Illustrative Story: Jason’s Experience

She illustrates this dynamic through the narrative of an employee, a hearing-impaired staff member who decided to educate his co-workers about deaf culture and communication norms. His eagerness to share his experience – a behavior of transparency the workplace often applauds as “authenticity” – for a short time made routine exchanges easier. Yet, the author reveals, that advancement was precarious. After personnel shifts eliminated the casual awareness the employee had developed, the culture of access dissolved with it. “Everything he taught departed with those employees,” he notes wearily. What remained was the weariness of having to start over, of having to take charge for an institution’s learning curve. According to Burey, this demonstrates to be requested to expose oneself lacking safeguards: to risk vulnerability in a system that celebrates your openness but fails to formalize it into procedure. Genuineness becomes a trap when companies depend on employee revelation rather than structural accountability.

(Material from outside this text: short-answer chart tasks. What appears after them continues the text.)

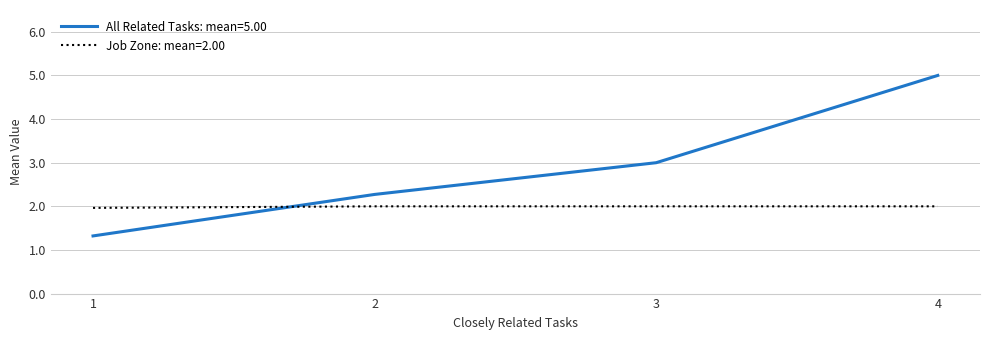

True or false: All Related Tasks: mean=5.00 has more than 1 points higher than both neighbors.

False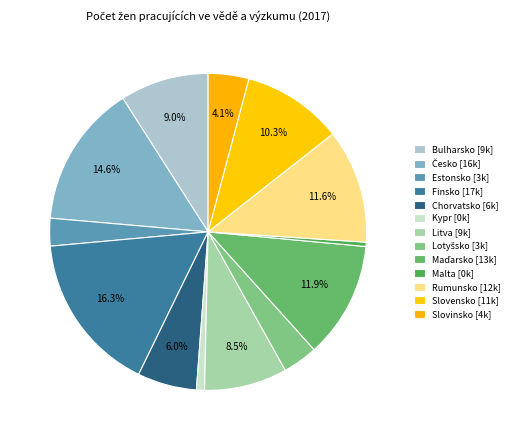

How many segments does this pie chart have?

13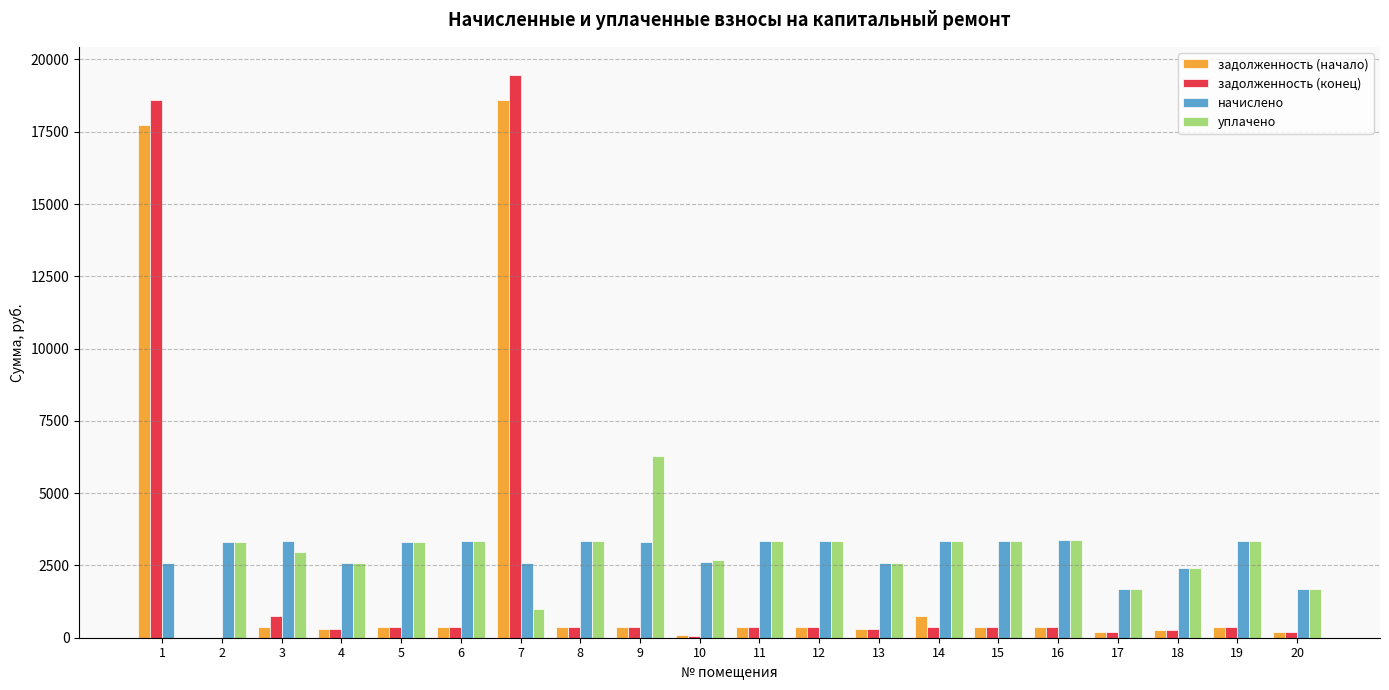

How many distinct data groups are displayed?

4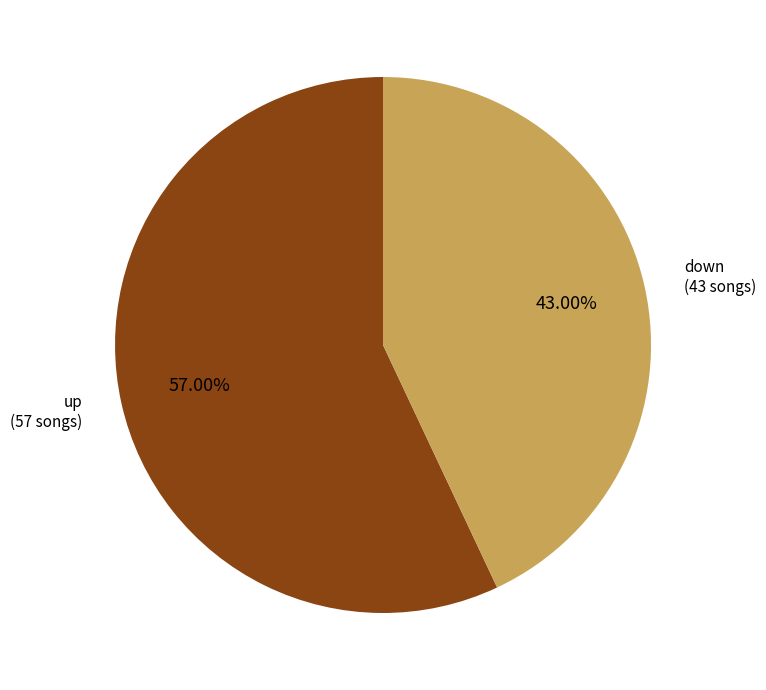

To the nearest percent, what percentage of the pie is up?

57%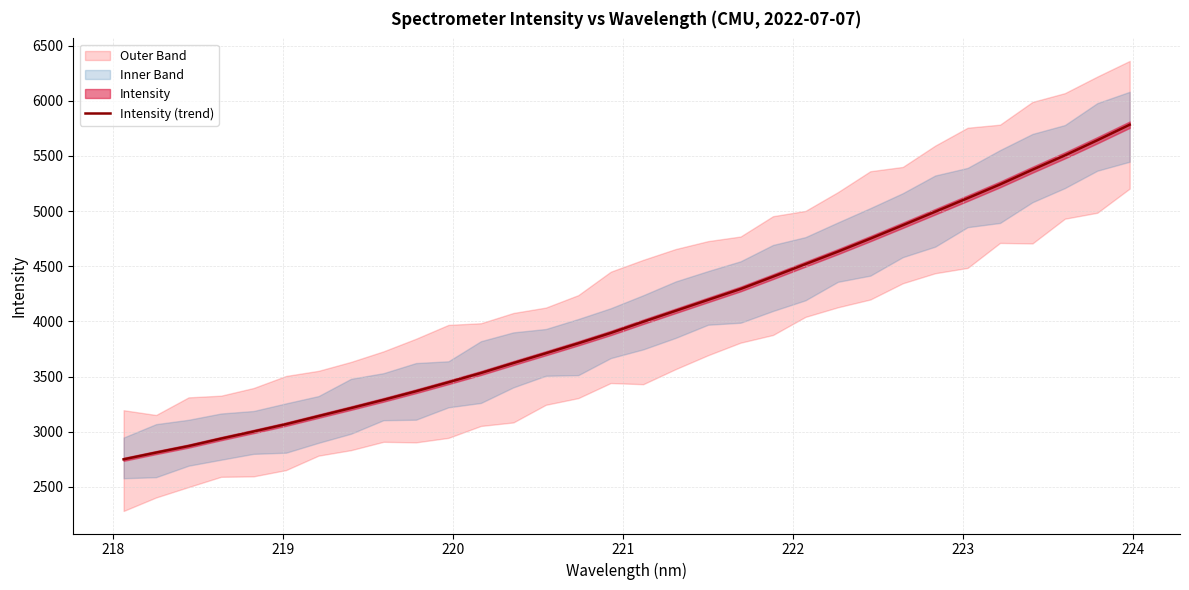

What is the sum of all values?

129875.4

Author’s Approach and Concept of Dissent

Burey’s writing is both lucid and lyrical. She combines scholarly depth with a style of connection: a call for readers to lean in, to question, to oppose. In Burey’s opinion, workplace opposition is not noisy protest but moral resistance – the effort of opposing uniformity in settings that require thankfulness for mere inclusion. To oppose, in her framing, is to interrogate the accounts institutions tell about justice and belonging, and to refuse participation in rituals that perpetuate unfairness. It could involve identifying prejudice in a gathering, choosing not to participate of unpaid “diversity” work, or setting boundaries around how much of oneself is provided to the company. Dissent, the author proposes, is an affirmation of individual worth in settings that typically encourage compliance. It is a practice of principle rather than rebellion, a way of asserting that an individual’s worth is not dependent on organizational acceptance.

Reclaiming Authenticity

Burey also rejects brittle binaries. The book does not simply toss out “authenticity” completely: instead, she urges its redefinition. In Burey’s view, authenticity is not the unfiltered performance of personality that organizational atmosphere often celebrates, but a more thoughtful correspondence between individual principles and one’s actions – a principle that opposes distortion by institutional demands. As opposed to treating genuineness as a directive to overshare or adapt to sterilized models of candor, the author encourages readers to keep the aspects of it grounded in truth-telling, individual consciousness and ethical clarity. In her view, the goal is not to abandon genuineness but to relocate it – to transfer it from the boardroom’s performative rituals and to connections and organizations where reliance, justice and responsibility make {

Kimberly Walker
Kimberly Walker

A tech enthusiast and writer passionate about emerging technologies and their impact on society.